Güncelleme Tarihi:
Raporun 13 sayfalık Türkiye bölümü özetle şöyle:
- Hükümetin icraatı, din özgürlüğü hakkının korunması ve buna saygı gösterilmesinin geliştiği yönünde bir eğilimi gösterdi. Dikkate değer bir şekilde, önceki yıllarda dini topluluklara ait vakıfların el konulan mallarının iadesi için bir düzenleme yapıldı.
- Hükümet, ‘laik devlet’ ilkesinin korunması gerekçesiyle, devlet dairelerinde Müslümanların dini ifadesine getirilen sınırlamalar dahil, Müslümanlar ve diğer dini gruplara kısıtlamalara devam etti.
- Hükümet, Heybeliada Ruhban Okulu’nun tekrar açılabilmesini sağlayacak yasal otoriteyi halen netleştirmedi.
- Başörtüsüne yönelik yasak üniversiteler ve bazı iş yerlerinde uygulanmadığı halde yetkililer, devlet daireleri ve devlet ilköğretim okullarında devam etti.
- Bazı dini grupların üyeleri, devlet kurumlarında kariyer olanağından mahrum edildi.
- Alevi, Bahai ve Yezidi gibi dini gruplar, ibadet özgürlüklerine getirilen kısıtlamalar ile hükümet nezdinde tescil edilme konusunda zorluklarla yüz yüze geldiler. Halbuki 2006’daki düzenleme kişilere, nüfus cüzdanlarında din hanesini boş bırakma ya da değiştirme hakkı tanıyordu.
- Hükümet, Aleviliği bir Müslüman mezhebi olarak görüyor ve inançları çerçevesinde ibadetleri için maddi destek sağlamıyor.
- Dini konuşma ve ikna çabası yasal olduğu halde bazı Müslümanlar, Hıristiyanlar ve Bahailer kısıtlama ve tacizle karşılaştılar.
- Din, inanç ve ibadet bazında toplumsal suistimaller ve ayrımcılığa dönük haberler yer aldı. Gayrimüslimlere yönelik tehditler bir baskı ve özgürlüklerinde azalmaya neden oldu. Birçok Hıristiyan, Bahai, Yahudi ve Alevi toplumsal şüphe ve güvensizlikle karşılandı.

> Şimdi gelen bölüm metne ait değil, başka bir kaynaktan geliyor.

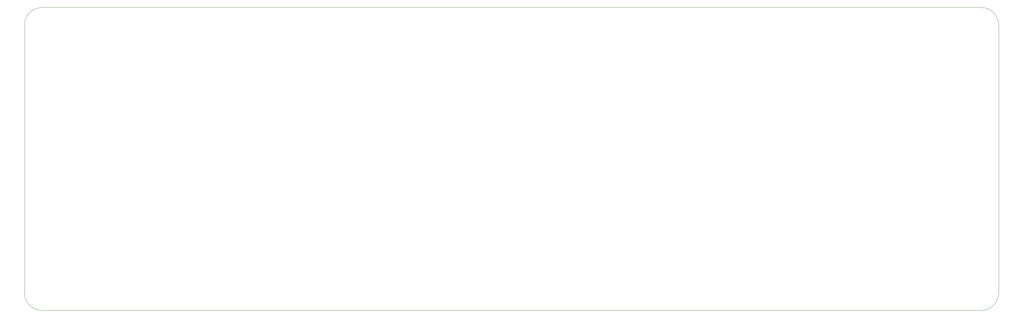
<source format=gm1>
G04 #@! TF.GenerationSoftware,KiCad,Pcbnew,8.0.4*
G04 #@! TF.CreationDate,2024-09-14T23:48:03-04:00*
G04 #@! TF.ProjectId,Signal_Processing_Board,5369676e-616c-45f5-9072-6f6365737369,rev?*
G04 #@! TF.SameCoordinates,Original*
G04 #@! TF.FileFunction,Profile,NP*
%FSLAX46Y46*%
G04 Gerber Fmt 4.6, Leading zero omitted, Abs format (unit mm)*
G04 Created by KiCad (PCBNEW 8.0.4) date 2024-09-14 23:48:03*
%MOMM*%
%LPD*%
G01*
G04 APERTURE LIST*
G04 #@! TA.AperFunction,Profile*
%ADD10C,0.050000*%
G04 #@! TD*
G04 APERTURE END LIST*
D10*
X349720000Y-98500000D02*
G75*
G02*
X354720000Y-103500000I0J-5000000D01*
G01*
X76220000Y-103500000D02*
G75*
G02*
X81220000Y-98500000I5000000J0D01*
G01*
X354720000Y-180250000D02*
G75*
G02*
X349720000Y-185250000I-5000000J0D01*
G01*
X81220000Y-185250000D02*
G75*
G02*
X76220000Y-180250000I0J5000000D01*
G01*
X81220000Y-98500000D02*
X349720000Y-98500000D01*
X354720000Y-103500000D02*
X354720000Y-180250000D01*
X76220000Y-180250000D02*
X76220000Y-103500000D01*
X349720000Y-185250000D02*
X81220000Y-185250000D01*
M02*

</source>
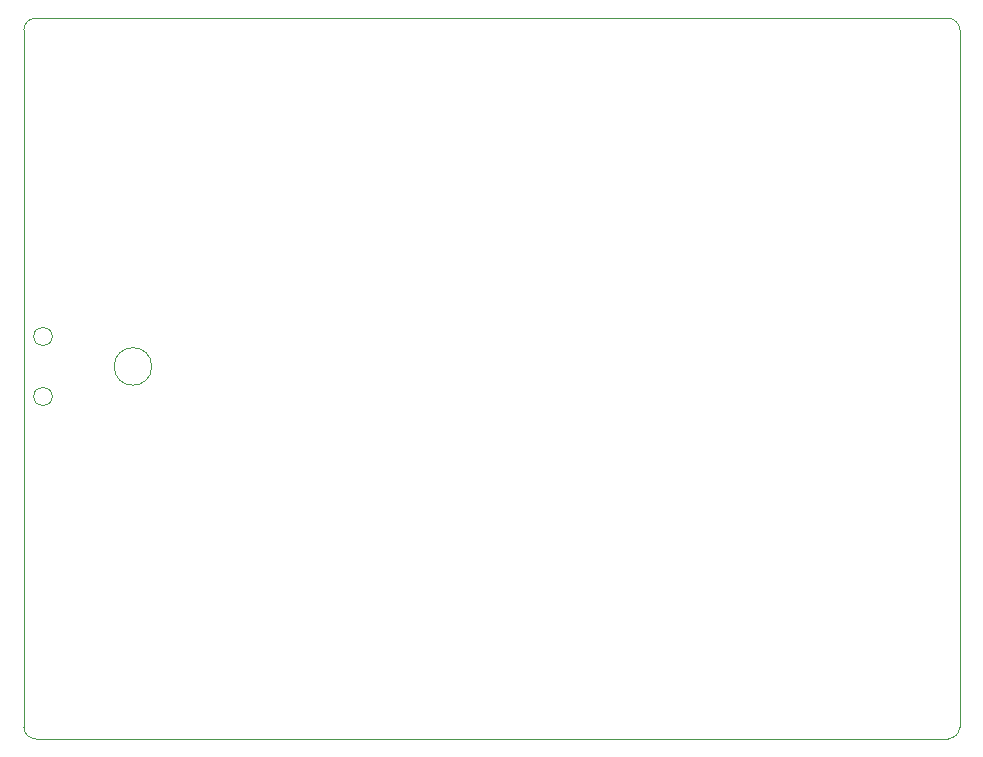
<source format=gbr>
%TF.GenerationSoftware,KiCad,Pcbnew,9.0.0*%
%TF.CreationDate,2025-03-25T21:18:25-04:00*%
%TF.ProjectId,interrupter,696e7465-7272-4757-9074-65722e6b6963,rev?*%
%TF.SameCoordinates,Original*%
%TF.FileFunction,Profile,NP*%
%FSLAX46Y46*%
G04 Gerber Fmt 4.6, Leading zero omitted, Abs format (unit mm)*
G04 Created by KiCad (PCBNEW 9.0.0) date 2025-03-25 21:18:25*
%MOMM*%
%LPD*%
G01*
G04 APERTURE LIST*
%TA.AperFunction,Profile*%
%ADD10C,0.050000*%
%TD*%
G04 APERTURE END LIST*
D10*
X267000000Y-79000000D02*
X267000000Y-138000000D01*
X188750000Y-139000000D02*
G75*
G02*
X187750000Y-138000000I0J1000000D01*
G01*
X266000000Y-78000000D02*
X188750000Y-78000000D01*
X187750000Y-79000000D02*
X187750000Y-138000000D01*
X188750000Y-139000000D02*
X266000000Y-139000000D01*
X187750000Y-79000000D02*
G75*
G02*
X188750000Y-78000000I1000000J0D01*
G01*
X267000000Y-138000000D02*
G75*
G02*
X266000000Y-139000000I-1000000J0D01*
G01*
X266000000Y-78000000D02*
G75*
G02*
X267000000Y-79000000I0J-1000000D01*
G01*
%TO.C,U3*%
X190165000Y-104945000D02*
G75*
G02*
X188590000Y-104945000I-787500J0D01*
G01*
X188590000Y-104945000D02*
G75*
G02*
X190165000Y-104945000I787500J0D01*
G01*
X190165000Y-110024700D02*
G75*
G02*
X188590000Y-110024700I-787500J0D01*
G01*
X188590000Y-110024700D02*
G75*
G02*
X190165000Y-110024700I787500J0D01*
G01*
X198585000Y-107485000D02*
G75*
G02*
X195410000Y-107485000I-1587500J0D01*
G01*
X195410000Y-107485000D02*
G75*
G02*
X198585000Y-107485000I1587500J0D01*
G01*
%TD*%
M02*

</source>
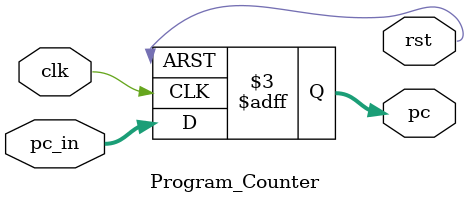
<source format=v>
module Program_Counter
  #(parameter width = 32)
  (
  input  wire  [width-1:0]     pc_in,
  input  wire                  clk,
  output wire                  rst,
  output reg   [width-1:0]     pc
  );
  
always@(posedge clk or negedge rst)
begin
  if(!rst)
    begin
     pc<=32'b0;
     end
   else
     begin
     //pc<=pc+4;
     pc<=pc_in;
     end
end


endmodule
</source>
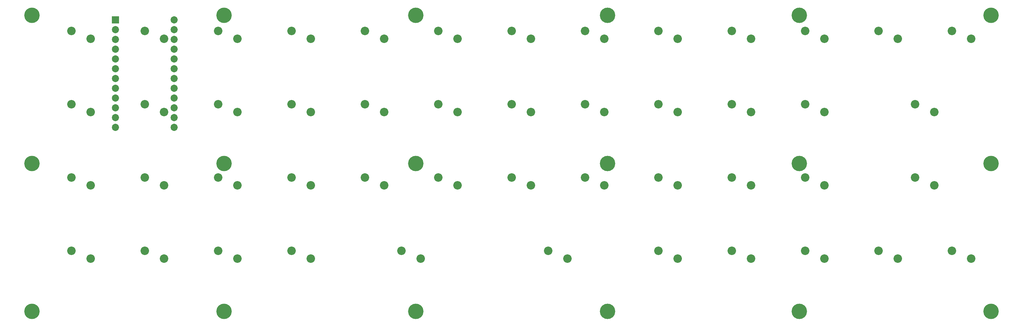
<source format=gts>
G04 Layer: TopSolderMaskLayer*
G04 EasyEDA v6.3.22, 2020-02-17T18:37:01+01:00*
G04 8ef9b12feb67497680a1b9269dc6658d,26ee6207a3b842de9ca16fdba9f4f307,10*
G04 Gerber Generator version 0.2*
G04 Scale: 100 percent, Rotated: No, Reflected: No *
G04 Dimensions in millimeters *
G04 leading zeros omitted , absolute positions ,3 integer and 3 decimal *
%FSLAX33Y33*%
%MOMM*%
G90*
G71D02*

%ADD26C,1.854200*%
%ADD28C,2.203196*%
%ADD29C,4.000017*%

%LPD*%
G54D26*
G01X24638Y50869D03*
G01X24638Y53409D03*
G01X24638Y55949D03*
G01X24638Y58489D03*
G01X24638Y61029D03*
G01X24638Y63569D03*
G01X24638Y66109D03*
G01X24638Y68649D03*
G01X24638Y71189D03*
G01X24638Y73729D03*
G01X24638Y76269D03*
G36*
G01X23710Y77881D02*
G01X23710Y79736D01*
G01X25565Y79736D01*
G01X25565Y77881D01*
G01X23710Y77881D01*
G37*
G01X39878Y78809D03*
G01X39878Y76269D03*
G01X39878Y73729D03*
G01X39878Y71189D03*
G01X39878Y68649D03*
G01X39878Y66109D03*
G01X39878Y63569D03*
G01X39878Y61029D03*
G01X39878Y58489D03*
G01X39878Y55949D03*
G01X39878Y53409D03*
G01X39878Y50869D03*
G54D28*
G01X13200Y75973D03*
G01X18200Y73874D03*
G01X32250Y75973D03*
G01X37250Y73874D03*
G01X51300Y75973D03*
G01X56300Y73874D03*
G01X70350Y75973D03*
G01X75350Y73874D03*
G01X89400Y75973D03*
G01X94400Y73874D03*
G01X108450Y75973D03*
G01X113450Y73874D03*
G01X127500Y75973D03*
G01X132500Y73874D03*
G01X146550Y75973D03*
G01X151550Y73874D03*
G01X165600Y75973D03*
G01X170600Y73874D03*
G01X184650Y75973D03*
G01X189650Y73874D03*
G01X203700Y75973D03*
G01X208700Y73874D03*
G01X222750Y75973D03*
G01X227750Y73874D03*
G01X241800Y75973D03*
G01X246800Y73874D03*
G01X13200Y56923D03*
G01X18200Y54824D03*
G01X32250Y56923D03*
G01X37250Y54824D03*
G01X51300Y56923D03*
G01X56300Y54824D03*
G01X70350Y56923D03*
G01X75350Y54824D03*
G01X89400Y56923D03*
G01X94400Y54824D03*
G01X108450Y56923D03*
G01X113450Y54824D03*
G01X127500Y56923D03*
G01X132500Y54824D03*
G01X146550Y56923D03*
G01X151550Y54824D03*
G01X165600Y56923D03*
G01X170600Y54824D03*
G01X184650Y56923D03*
G01X189650Y54824D03*
G01X203700Y56923D03*
G01X208700Y54824D03*
G01X13200Y37873D03*
G01X18200Y35774D03*
G01X32250Y37873D03*
G01X37250Y35774D03*
G01X51300Y37873D03*
G01X56300Y35774D03*
G01X70350Y37873D03*
G01X75350Y35774D03*
G01X89400Y37873D03*
G01X94400Y35774D03*
G01X108450Y37873D03*
G01X113450Y35774D03*
G01X127500Y37873D03*
G01X132500Y35774D03*
G01X146550Y37873D03*
G01X151550Y35774D03*
G01X165600Y37873D03*
G01X170600Y35774D03*
G01X184650Y37873D03*
G01X189650Y35774D03*
G01X203700Y37873D03*
G01X208700Y35774D03*
G01X13200Y18823D03*
G01X18200Y16724D03*
G01X32250Y18823D03*
G01X37250Y16724D03*
G01X51300Y18823D03*
G01X56300Y16724D03*
G01X70350Y18823D03*
G01X75350Y16724D03*
G01X165600Y18823D03*
G01X170600Y16724D03*
G01X184650Y18823D03*
G01X189650Y16724D03*
G01X203700Y18823D03*
G01X208700Y16724D03*
G01X222750Y18823D03*
G01X227750Y16724D03*
G01X241800Y18823D03*
G01X246800Y16724D03*
G01X232275Y56923D03*
G01X237275Y54824D03*
G01X232275Y37873D03*
G01X237275Y35774D03*
G01X98925Y18823D03*
G01X103925Y16724D03*
G01X137025Y18823D03*
G01X142025Y16724D03*
G54D29*
G01X2999Y80000D03*
G01X52798Y80000D03*
G01X102600Y80000D03*
G01X152400Y80000D03*
G01X202199Y80000D03*
G01X252001Y80000D03*
G01X2999Y41498D03*
G01X52798Y41498D03*
G01X102600Y41498D03*
G01X152400Y41498D03*
G01X202199Y41498D03*
G01X252001Y41498D03*
G01X2999Y3000D03*
G01X52798Y3000D03*
G01X102600Y3000D03*
G01X152400Y3000D03*
G01X202199Y3000D03*
G01X252001Y3000D03*
M00*
M02*

</source>
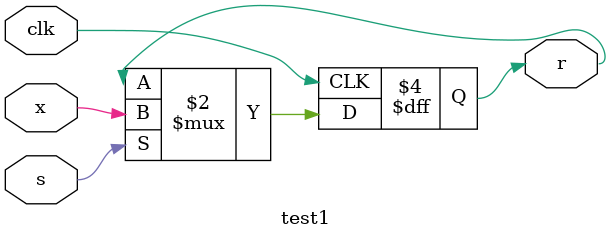
<source format=v>
module test1
(
  input x,
  input s,
  input clk,
  output reg r
);
  always @(posedge clk)
  if(s) r <= x ;


endmodule

</source>
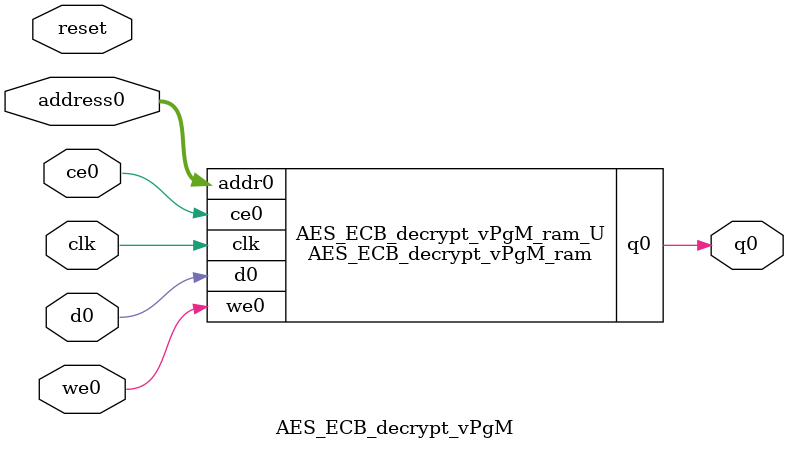
<source format=v>
`timescale 1 ns / 1 ps
module AES_ECB_decrypt_vPgM_ram (addr0, ce0, d0, we0, q0,  clk);

parameter DWIDTH = 1;
parameter AWIDTH = 4;
parameter MEM_SIZE = 16;

input[AWIDTH-1:0] addr0;
input ce0;
input[DWIDTH-1:0] d0;
input we0;
output reg[DWIDTH-1:0] q0;
input clk;

(* ram_style = "distributed" *)reg [DWIDTH-1:0] ram[0:MEM_SIZE-1];




always @(posedge clk)  
begin 
    if (ce0) 
    begin
        if (we0) 
        begin 
            ram[addr0] <= d0; 
        end 
        q0 <= ram[addr0];
    end
end


endmodule

`timescale 1 ns / 1 ps
module AES_ECB_decrypt_vPgM(
    reset,
    clk,
    address0,
    ce0,
    we0,
    d0,
    q0);

parameter DataWidth = 32'd1;
parameter AddressRange = 32'd16;
parameter AddressWidth = 32'd4;
input reset;
input clk;
input[AddressWidth - 1:0] address0;
input ce0;
input we0;
input[DataWidth - 1:0] d0;
output[DataWidth - 1:0] q0;



AES_ECB_decrypt_vPgM_ram AES_ECB_decrypt_vPgM_ram_U(
    .clk( clk ),
    .addr0( address0 ),
    .ce0( ce0 ),
    .we0( we0 ),
    .d0( d0 ),
    .q0( q0 ));

endmodule


</source>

- Toplumun bazı kesimleri, antisemit duygular dile getirmeye devam etti.
- Müslümanlıktan başka bir dine geçmek isteyenler, bazen akraba ve komşularından taciz ve şiddet gördüler.
- Yehova Şahitleri, inançları gereği askerlik hizmetinde vicdani ret hakkı talep ettiklerinde zorluklar yaşadılar.